There is no way around this: Fundamental economic and social changes are required before Mexico sees stable political institutions. For the working poor to feel included in the political process and trust the country’s political institutions, they need to win first. Yes, win first. And win, not only in the sense of voting a president or a congress sympathetic to their plight, but in the sense of having a government in whose conduction they effectively participate and whose policies and outcomes advance their interest.
In the long run — and even in the short run — it is unlikely that a leader more acquiescent to the traps of institutional politics would be better for Mexico’s political viability. The pundits lean towards the comforting belief that López Obrador, or a group of resentful old leftist who have not digested the lessons of history, are driving the tactical choices made by the movement.
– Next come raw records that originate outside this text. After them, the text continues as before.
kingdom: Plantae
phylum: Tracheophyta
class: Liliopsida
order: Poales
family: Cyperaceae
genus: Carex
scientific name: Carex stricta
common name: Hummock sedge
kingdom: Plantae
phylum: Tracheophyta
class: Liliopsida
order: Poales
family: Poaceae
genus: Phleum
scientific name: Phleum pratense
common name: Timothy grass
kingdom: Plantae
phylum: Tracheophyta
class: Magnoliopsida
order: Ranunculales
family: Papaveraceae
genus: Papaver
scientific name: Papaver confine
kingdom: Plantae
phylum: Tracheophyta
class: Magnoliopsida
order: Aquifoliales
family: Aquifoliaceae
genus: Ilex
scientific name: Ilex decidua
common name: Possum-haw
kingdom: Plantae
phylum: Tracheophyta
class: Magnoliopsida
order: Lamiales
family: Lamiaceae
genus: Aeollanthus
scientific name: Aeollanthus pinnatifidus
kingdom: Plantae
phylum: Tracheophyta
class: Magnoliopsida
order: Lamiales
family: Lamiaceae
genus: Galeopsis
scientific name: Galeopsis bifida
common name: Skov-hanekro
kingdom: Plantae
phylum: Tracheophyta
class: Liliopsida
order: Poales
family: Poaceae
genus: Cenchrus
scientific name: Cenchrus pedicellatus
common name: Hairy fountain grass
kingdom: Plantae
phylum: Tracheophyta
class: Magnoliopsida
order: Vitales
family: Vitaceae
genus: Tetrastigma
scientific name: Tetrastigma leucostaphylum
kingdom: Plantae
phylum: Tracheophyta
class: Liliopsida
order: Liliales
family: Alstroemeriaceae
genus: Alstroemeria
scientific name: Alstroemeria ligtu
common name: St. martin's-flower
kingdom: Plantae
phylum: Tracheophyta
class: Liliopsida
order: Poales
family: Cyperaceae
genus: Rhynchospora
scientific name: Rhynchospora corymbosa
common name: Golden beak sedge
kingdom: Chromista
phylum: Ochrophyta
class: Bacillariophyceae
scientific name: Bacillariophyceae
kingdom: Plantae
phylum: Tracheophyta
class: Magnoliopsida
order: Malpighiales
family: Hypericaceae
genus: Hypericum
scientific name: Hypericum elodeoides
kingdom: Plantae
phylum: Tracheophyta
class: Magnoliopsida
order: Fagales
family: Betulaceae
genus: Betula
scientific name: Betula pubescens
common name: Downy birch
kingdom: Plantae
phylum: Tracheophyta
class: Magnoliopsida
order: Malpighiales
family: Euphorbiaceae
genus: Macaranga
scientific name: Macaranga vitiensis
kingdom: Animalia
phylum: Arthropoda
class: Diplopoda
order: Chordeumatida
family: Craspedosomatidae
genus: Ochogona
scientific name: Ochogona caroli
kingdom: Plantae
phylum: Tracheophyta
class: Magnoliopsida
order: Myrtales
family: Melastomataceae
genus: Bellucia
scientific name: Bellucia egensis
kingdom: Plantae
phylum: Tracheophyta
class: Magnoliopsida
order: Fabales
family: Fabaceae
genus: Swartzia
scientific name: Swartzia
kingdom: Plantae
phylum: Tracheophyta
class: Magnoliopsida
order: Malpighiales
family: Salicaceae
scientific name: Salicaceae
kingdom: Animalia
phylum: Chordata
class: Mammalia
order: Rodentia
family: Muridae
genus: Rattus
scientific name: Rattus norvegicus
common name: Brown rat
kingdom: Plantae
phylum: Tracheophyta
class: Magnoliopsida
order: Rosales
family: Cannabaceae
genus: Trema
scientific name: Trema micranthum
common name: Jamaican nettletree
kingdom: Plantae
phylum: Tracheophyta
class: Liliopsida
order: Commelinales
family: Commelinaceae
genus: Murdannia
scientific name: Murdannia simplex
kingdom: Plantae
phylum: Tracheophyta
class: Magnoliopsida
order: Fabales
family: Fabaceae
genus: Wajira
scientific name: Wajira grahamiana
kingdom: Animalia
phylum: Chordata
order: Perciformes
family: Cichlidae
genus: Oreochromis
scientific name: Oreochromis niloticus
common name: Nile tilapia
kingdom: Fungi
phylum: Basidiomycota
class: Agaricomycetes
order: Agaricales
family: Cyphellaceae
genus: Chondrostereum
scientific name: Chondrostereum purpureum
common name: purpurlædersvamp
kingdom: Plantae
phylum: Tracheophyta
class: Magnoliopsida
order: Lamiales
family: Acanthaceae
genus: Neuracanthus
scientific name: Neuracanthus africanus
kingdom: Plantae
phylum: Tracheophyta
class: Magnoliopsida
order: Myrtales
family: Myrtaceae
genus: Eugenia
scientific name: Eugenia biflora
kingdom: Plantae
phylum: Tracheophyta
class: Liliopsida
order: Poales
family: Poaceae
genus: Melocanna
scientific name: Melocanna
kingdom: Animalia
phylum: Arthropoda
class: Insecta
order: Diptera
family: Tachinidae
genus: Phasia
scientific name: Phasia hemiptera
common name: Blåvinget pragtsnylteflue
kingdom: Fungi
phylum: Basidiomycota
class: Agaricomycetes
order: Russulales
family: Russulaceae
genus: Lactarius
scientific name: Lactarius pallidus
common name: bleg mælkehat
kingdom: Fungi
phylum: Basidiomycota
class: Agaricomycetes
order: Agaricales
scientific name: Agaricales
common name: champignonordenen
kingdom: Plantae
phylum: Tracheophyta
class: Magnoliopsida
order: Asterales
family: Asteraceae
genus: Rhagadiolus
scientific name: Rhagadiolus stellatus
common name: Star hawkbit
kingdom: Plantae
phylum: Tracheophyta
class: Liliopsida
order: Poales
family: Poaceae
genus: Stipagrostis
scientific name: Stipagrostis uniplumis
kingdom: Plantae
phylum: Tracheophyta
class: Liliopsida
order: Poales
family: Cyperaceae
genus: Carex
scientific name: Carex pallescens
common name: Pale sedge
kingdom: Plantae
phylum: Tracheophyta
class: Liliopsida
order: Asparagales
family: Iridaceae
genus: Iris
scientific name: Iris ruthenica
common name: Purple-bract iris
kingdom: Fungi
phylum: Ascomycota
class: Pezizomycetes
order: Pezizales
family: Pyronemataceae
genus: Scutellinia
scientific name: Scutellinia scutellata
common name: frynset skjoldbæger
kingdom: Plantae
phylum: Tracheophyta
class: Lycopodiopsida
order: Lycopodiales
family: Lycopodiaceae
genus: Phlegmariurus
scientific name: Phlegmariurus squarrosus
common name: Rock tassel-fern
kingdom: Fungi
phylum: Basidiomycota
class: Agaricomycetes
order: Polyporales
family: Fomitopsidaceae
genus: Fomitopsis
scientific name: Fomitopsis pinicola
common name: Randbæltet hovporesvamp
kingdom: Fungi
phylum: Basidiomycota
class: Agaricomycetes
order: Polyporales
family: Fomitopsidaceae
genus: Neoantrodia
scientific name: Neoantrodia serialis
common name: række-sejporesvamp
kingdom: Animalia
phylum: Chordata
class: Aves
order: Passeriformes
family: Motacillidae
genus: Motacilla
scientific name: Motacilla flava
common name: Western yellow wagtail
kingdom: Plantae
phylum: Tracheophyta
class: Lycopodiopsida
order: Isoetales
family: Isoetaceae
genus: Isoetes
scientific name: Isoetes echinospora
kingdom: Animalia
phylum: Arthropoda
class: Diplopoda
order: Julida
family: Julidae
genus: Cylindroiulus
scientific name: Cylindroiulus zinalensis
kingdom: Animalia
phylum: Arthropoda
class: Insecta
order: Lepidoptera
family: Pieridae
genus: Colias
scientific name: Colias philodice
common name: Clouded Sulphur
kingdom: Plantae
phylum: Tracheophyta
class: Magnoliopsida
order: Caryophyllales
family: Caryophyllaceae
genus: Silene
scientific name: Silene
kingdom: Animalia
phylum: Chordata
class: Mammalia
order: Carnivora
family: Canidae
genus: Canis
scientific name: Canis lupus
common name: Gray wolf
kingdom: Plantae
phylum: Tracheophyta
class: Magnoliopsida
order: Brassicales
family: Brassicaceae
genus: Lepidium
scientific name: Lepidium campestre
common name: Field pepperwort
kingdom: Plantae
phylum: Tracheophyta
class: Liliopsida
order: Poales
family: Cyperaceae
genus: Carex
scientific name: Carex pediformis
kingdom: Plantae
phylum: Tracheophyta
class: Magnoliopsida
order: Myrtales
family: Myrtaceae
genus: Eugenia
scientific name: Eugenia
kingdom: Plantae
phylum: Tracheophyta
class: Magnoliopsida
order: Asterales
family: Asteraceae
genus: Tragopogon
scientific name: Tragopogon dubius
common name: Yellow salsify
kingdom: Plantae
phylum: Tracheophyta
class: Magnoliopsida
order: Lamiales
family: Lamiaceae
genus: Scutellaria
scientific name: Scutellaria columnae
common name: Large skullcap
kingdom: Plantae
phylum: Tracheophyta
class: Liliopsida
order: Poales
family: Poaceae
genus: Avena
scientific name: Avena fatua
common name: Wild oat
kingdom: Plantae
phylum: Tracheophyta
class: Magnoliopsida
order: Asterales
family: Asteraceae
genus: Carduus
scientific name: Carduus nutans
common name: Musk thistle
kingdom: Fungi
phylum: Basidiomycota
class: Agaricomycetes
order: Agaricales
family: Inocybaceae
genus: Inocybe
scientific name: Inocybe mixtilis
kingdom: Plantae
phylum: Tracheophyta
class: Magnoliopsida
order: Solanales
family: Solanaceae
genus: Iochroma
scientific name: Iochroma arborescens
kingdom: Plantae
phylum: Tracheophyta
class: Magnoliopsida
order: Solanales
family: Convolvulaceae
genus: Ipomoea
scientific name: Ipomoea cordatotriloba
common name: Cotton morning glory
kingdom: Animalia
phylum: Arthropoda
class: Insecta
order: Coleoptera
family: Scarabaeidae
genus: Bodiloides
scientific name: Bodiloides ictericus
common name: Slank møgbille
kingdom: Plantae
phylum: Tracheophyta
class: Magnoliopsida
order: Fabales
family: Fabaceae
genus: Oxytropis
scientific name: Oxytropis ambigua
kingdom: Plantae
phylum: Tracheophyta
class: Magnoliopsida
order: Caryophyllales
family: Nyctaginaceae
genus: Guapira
To repeat myself, distrust and alienation are the default mode of Mexico’s working poor, and a large number of them have vested themselves in López Obrador’s candidacy. And these people’s natural inclination is to lash out at a political system that refuses to do them justice. And for good reason! The least these people can expect from a political movement is the courage to fight deceit and abuse.
The source of Mexico’s historical gridlock is not the radicalism (real or imagined) or the political cunning of López Obrador. It is the country’s social inequality. The opportunity for the political system to begin to incorporate the working poor in the political process and gain long-term viability is about to be wasted by the powers that be. There’s still a chance though. But nothing short of a full recount will do.
At this point, if López Obrador wants to remain a champion of the working poor and the enlightened middle classes, he’s going to have to show a steely resolve. As he suggested it in one of his recent speeches, there’s no tactical free ride. Whatever the movement does will entail a political cost. There is no way to conduct an effective protest, even within the confines of peaceful, non-violent civil disobedience, without disrupting normal social life. Ultimately, regardless of the fetishism of political institutions, the ultimate source of sovereignty, flawed and all, is the people.
Resignation and submission to injustice is not to be confused with social peace. The working poor don’t want violence. They are disarmed. But they are also determined. And there are times when political stubbornness is a political virtue. Let’s get ready for a long fight. Civic and peaceful on our side, but let it be a real fight. López Obrador has said that, like Juárez, he’s willing to go as far as the people who placed him where he is want to go. Those people are speaking clearly with deeds and at a high personal cost. They want to defend their vote until their vote counts or until the bitter end. They view political institutions as either instruments of or obstacles to their interest. And so do the rich and the privileged. And if the rich and privileged don’t respect the political institutions that have served them so well, why should the working poor — who have got nothing of value from them — honor them and submit to them? This is not a call to violence to people who don’t have means or disposition to wage violence. It is a call to seriously and stubbornly disobey and resist the imposition within the peaceful, non-violent limits agreed on by the movement.
Vote by vote! Polling place by polling place!